= Kang Sang-jung =

Korean Japanese academic (born 1950)

Kang Sang-jung (born 1950), also known by his Japanese name Nagano Tetsuo (永野鉄男), is a Japanese-born South Korean political scientist, writer and public commentator. He has been an academic at several Japanese universities including the University of Tokyo (1996–2013), and President of Seigakuin University (2013–2015). He is currently Chairman of the Board of Kumamoto Prefectural Theatre.

==Biography==
The third son of a Korean migrant from the Masan area of Korea, Kang was born and grew up in Kumamoto in Kyūshū. He has described his childhood experiences in his autobiography "Zainichi", published in 1994.

After studying at Waseda University, he was an exchange student at the University of Nurnberg, Erlangen in the then West Germany. His encounters with the families of migrant workers in Germany had a lasting influence on his understanding of Zainichi Korean identity.

After returning to Japan, he was involved in the protest movement against the compulsory fingerprinting of foreign residents in the early 1980s.
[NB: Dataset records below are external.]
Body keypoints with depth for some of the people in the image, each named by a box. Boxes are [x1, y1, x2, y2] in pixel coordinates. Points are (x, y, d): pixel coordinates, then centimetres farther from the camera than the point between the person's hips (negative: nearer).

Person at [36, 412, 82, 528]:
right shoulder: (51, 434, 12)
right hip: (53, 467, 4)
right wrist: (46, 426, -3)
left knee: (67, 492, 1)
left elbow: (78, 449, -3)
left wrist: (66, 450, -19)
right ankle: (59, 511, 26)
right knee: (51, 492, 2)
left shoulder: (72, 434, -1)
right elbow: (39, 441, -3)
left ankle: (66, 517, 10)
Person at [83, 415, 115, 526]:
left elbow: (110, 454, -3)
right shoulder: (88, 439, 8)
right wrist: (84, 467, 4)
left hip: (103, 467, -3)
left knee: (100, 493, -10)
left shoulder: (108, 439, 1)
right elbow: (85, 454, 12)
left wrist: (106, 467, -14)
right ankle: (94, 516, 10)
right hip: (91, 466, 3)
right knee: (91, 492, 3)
He lectured at Meiji Gakuin University and International Christian University in Tokyo, before being appointed to the University of Tokyo. In 2013 he retired from the University of Tokyo to take up the position of University Professor at Seigakuin University in Saitama Prefecture, near Tokyo.

Kang's early work focused on the political and social thought of Max Weber. He has written extensively on the subject of Zainichi Korean identity, nationalism and its problems, and the relationship between Japan and North Korea. He is also an enthusiastic proponent of Northeast Asian regional integration.
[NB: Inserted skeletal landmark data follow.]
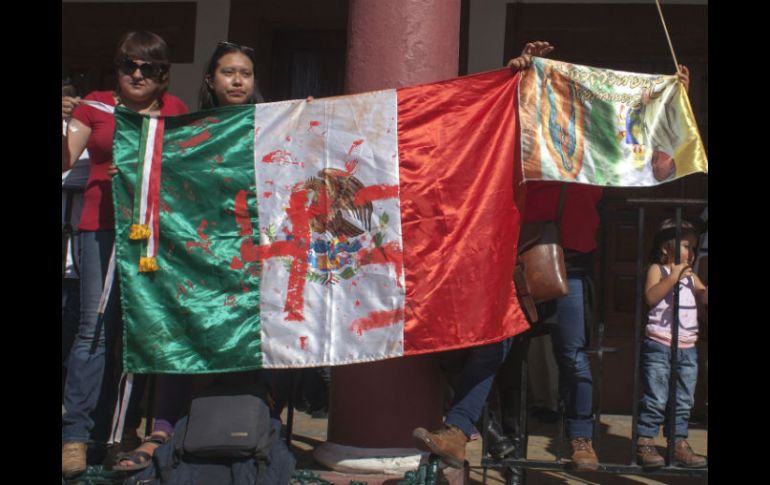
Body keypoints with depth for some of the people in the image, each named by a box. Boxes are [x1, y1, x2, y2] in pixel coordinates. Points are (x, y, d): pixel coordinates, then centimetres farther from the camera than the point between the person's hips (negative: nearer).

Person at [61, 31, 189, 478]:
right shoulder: (94, 105, 7)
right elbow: (65, 161, 1)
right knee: (97, 328, -8)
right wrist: (61, 123, -15)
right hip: (105, 226, -2)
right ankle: (75, 433, -2)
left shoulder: (175, 109, 14)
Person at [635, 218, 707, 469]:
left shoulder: (691, 276, 17)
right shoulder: (658, 269, -1)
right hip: (659, 345, -6)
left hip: (687, 348, 6)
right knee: (655, 399, -7)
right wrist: (673, 277, -20)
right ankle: (644, 444, -1)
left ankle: (679, 443, 16)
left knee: (684, 401, 9)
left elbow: (705, 297, 6)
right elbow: (650, 297, -16)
Within the Japanese linguistic sphere, he is one of the most outspoken critics of Japanese Nationalism and United States Imperialism. Related to this, he has been characterized in some right-wing Japanese magazines as being a "supporter" of North Korea. Kang himself, however, vigorously contests this, pointing out that his writings have consistently criticized dictatorships, both Right-wing and Left-wing.

His other major works include "Beyond Orientalism" (Iwanami, 1996), "The Perspective of Globalization" (Iwanami, 2001, co-authored with Yoshimi Shunya), and "Nationalism" (Iwanami, 2001).

Kang is widely known as a media commentator in Japan, and has presented a number of TV documentary programs on issues including contemporary Korean society and the problems of nuclear power. His writings include the major bestsellers - "Nayamu Chikara" ("Thee Power of Disquiet", Shueisha 2008) and "Kokoro" ("Heart", Shueisha 2013). The second, a novel centred on the events of the 11 March 2011 earthquake, tsunami and nuclear accident, is a profound reflection on the human response to death, and on the search for meaning in the face of suffering and loss. His recent works include influential reassessments of the life and work of the famous novelist Natsume Sōseki: among them "Soseki no Kotoba" ("The Words of Soseki", Shueisha 2016).